Aim of the task>
Having read the material, return every line of it exactly.

====== Material provided

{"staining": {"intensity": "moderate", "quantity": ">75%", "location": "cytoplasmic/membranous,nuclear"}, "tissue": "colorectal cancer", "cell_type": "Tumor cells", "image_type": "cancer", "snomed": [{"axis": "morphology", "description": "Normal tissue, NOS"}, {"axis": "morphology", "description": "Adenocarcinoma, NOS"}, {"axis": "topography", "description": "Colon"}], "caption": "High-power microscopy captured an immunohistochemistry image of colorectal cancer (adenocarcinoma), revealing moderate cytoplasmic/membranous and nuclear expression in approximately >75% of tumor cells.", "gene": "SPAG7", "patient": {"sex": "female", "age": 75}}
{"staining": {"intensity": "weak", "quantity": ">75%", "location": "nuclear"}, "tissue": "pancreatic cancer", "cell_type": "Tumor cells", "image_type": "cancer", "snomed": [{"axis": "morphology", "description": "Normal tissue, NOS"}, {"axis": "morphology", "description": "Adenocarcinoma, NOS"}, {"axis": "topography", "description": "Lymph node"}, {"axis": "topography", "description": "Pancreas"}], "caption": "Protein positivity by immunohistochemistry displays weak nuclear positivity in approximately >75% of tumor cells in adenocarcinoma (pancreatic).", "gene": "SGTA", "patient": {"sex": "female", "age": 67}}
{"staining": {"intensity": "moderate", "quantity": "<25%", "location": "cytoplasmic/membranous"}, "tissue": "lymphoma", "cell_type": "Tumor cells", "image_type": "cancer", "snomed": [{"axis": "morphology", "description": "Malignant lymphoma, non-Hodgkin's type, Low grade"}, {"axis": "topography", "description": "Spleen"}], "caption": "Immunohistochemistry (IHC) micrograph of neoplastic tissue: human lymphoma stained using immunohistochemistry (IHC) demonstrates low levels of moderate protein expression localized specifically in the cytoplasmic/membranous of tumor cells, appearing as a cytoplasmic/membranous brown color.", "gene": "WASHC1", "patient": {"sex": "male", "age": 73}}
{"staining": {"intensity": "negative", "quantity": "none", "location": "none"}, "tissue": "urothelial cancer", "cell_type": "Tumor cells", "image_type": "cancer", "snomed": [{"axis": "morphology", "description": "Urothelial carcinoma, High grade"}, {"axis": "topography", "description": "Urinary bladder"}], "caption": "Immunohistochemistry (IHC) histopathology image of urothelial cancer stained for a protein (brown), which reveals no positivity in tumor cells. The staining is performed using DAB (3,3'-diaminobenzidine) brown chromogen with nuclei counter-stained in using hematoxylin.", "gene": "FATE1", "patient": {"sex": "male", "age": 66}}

============

Solution to the exercise>
{"staining": {"intensity": "moderate", "quantity": ">75%", "location": "cytoplasmic/membranous,nuclear"}, "tissue": "colorectal cancer", "cell_type": "Tumor cells", "image_type": "cancer", "snomed": [{"axis": "morphology", "description": "Normal tissue, NOS"}, {"axis": "morphology", "description": "Adenocarcinoma, NOS"}, {"axis": "topography", "description": "Colon"}], "caption": "High-power microscopy captured an immunohistochemistry image of colorectal cancer (adenocarcinoma), revealing moderate cytoplasmic/membranous and nuclear expression in approximately >75% of tumor cells.", "gene": "SPAG7", "patient": {"sex": "female", "age": 75}}
{"staining": {"intensity": "weak", "quantity": ">75%", "location": "nuclear"}, "tissue": "pancreatic cancer", "cell_type": "Tumor cells", "image_type": "cancer", "snomed": [{"axis": "morphology", "description": "Normal tissue, NOS"}, {"axis": "morphology", "description": "Adenocarcinoma, NOS"}, {"axis": "topography", "description": "Lymph node"}, {"axis": "topography", "description": "Pancreas"}], "caption": "Protein positivity by immunohistochemistry displays weak nuclear positivity in approximately >75% of tumor cells in adenocarcinoma (pancreatic).", "gene": "SGTA", "patient": {"sex": "female", "age": 67}}
{"staining": {"intensity": "moderate", "quantity": "<25%", "location": "cytoplasmic/membranous"}, "tissue": "lymphoma", "cell_type": "Tumor cells", "image_type": "cancer", "snomed": [{"axis": "morphology", "description": "Malignant lymphoma, non-Hodgkin's type, Low grade"}, {"axis": "topography", "description": "Spleen"}], "caption": "Immunohistochemistry (IHC) micrograph of neoplastic tissue: human lymphoma stained using immunohistochemistry (IHC) demonstrates low levels of moderate protein expression localized specifically in the cytoplasmic/membranous of tumor cells, appearing as a cytoplasmic/membranous brown color.", "gene": "WASHC1", "patient": {"sex": "male", "age": 73}}
{"staining": {"intensity": "negative", "quantity": "none", "location": "none"}, "tissue": "urothelial cancer", "cell_type": "Tumor cells", "image_type": "cancer", "snomed": [{"axis": "morphology", "description": "Urothelial carcinoma, High grade"}, {"axis": "topography", "description": "Urinary bladder"}], "caption": "Immunohistochemistry (IHC) histopathology image of urothelial cancer stained for a protein (brown), which reveals no positivity in tumor cells. The staining is performed using DAB (3,3'-diaminobenzidine) brown chromogen with nuclei counter-stained in using hematoxylin.", "gene": "FATE1", "patient": {"sex": "male", "age": 66}}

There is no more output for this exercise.